Candidat à la Présidentielle 2017 pour Les Républicains
Actu-environnement : Comment vous inscrivez-vous par rapport à la transition énergétique lancée par le précédent quinquennat ?
Bertrand Pancher : Il ne s'agit pas de remettre en cause le cadre de l'Accord de Paris, mais ce n'est pas tout d'avoir des objectifs, il faut d'abord les réaliser. L'engagement doit être très fort sur le plan national et sur le plan européen. Les grands objectifs de l'Accord de Paris, on les a en tête dans le cadre d'une traçabilité sur le plan national et dans le cadre d'un activisme sur le plan européen. Au plan national, on ne remet pas en cause la baisse des gaz à effet de serre, la montée des énergies renouvelables et de l'efficacité énergétique. La seule chose que nous contestons, ce sont les objectifs à la fois trop précis et pas crédibles sur le nucléaire. Nous sommes favorables à la généralisation d'énergies décarbonées dans le cadre d'un prix de l'énergie qui doit être le plus faible possible. C'est la raison pour laquelle nous remettons en cause certaines dispositions de la loi de transition énergétique.
Par quels moyens réaliser la transition énergétique ? Outre le fait de mettre d'accord l'ensemble des acteurs, nous revendiquons le verdissement de la fiscalité. Une simplification et une décentralisation des procédures s'impose de sorte qu'on puisse atteindre la rénovation de 500.000 logements par an et dégager des moyens pour renouveler les infrastructures de transports.
Le mix énergétique que nous défendons est composé d'énergies traditionnelles décarbonées – c'est-à-dire de nucléaire -, et d'une forte montée des énergies renouvelables dans le cadre d'un modèle industriel qui tienne, en évitant cependant de fragiliser EDF. Il faut aussi tenter de donner plus de place à la chaleur renouvelable. Et soutenir le stockage et la digitalisation de l'énergie dans le cadre des smart grids.

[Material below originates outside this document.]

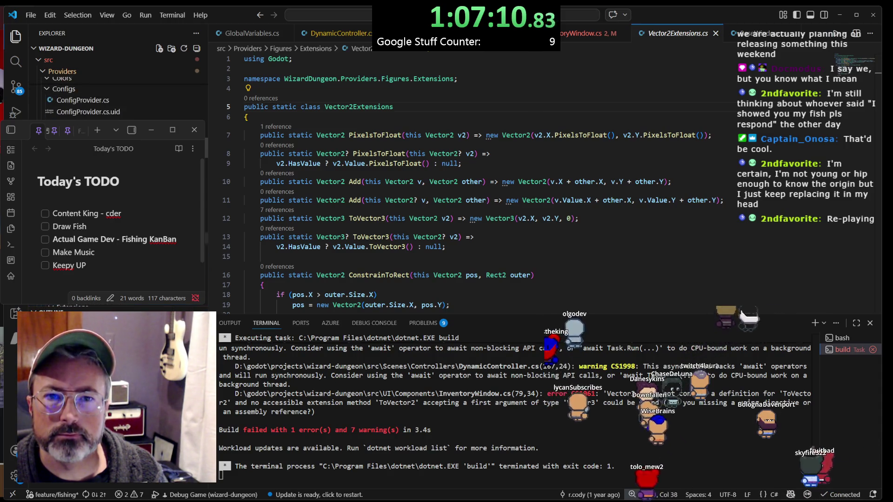
{"action": "scroll", "coordinate": [116, 93], "scroll_direction": "up", "scroll_amount": 3}
{"action": "scroll", "coordinate": [116, 89], "scroll_direction": "down", "scroll_amount": 3}
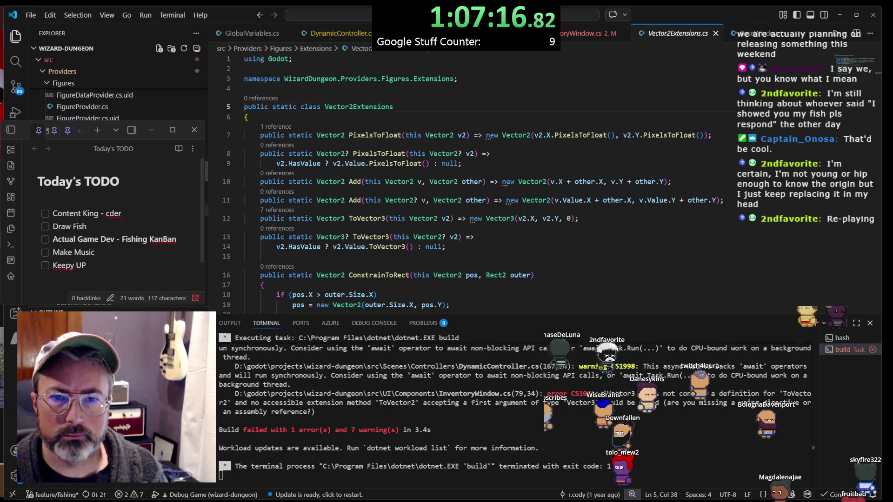
{"action": "key", "text": "ctrl+p"}
{"action": "type", "text": "vector3e"}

Le grand carénage revient à environ 100 milliards d'euros, soit 60€ du mégawattheure, alors qu'on est actuellement à 50€ le MWh. Les EPR reviennent à 100€ le MWh, mais avec un modèle industriel qui va permettre de tourner autour de 60 à 70€ du MWh. Soit des coûts de l'électricité qui resteront inférieurs aux coûts de nos concurrents. Au plan national, le modèle énergétique va profondément évoluer vers les énergies renouvelables avec une diminution régulière de la part du nucléaire grâce au stockage des énergies renouvelables, assortie d'une hausse du prix de l'électricité qui est certaine. Dans le cadre européen, on a besoin d'un prix de l'électricité qui soutienne des modèles industriels.
AE : La santé est une préoccupation majeure des Français. Que prévoyez-vous en matière de santé environnementale ?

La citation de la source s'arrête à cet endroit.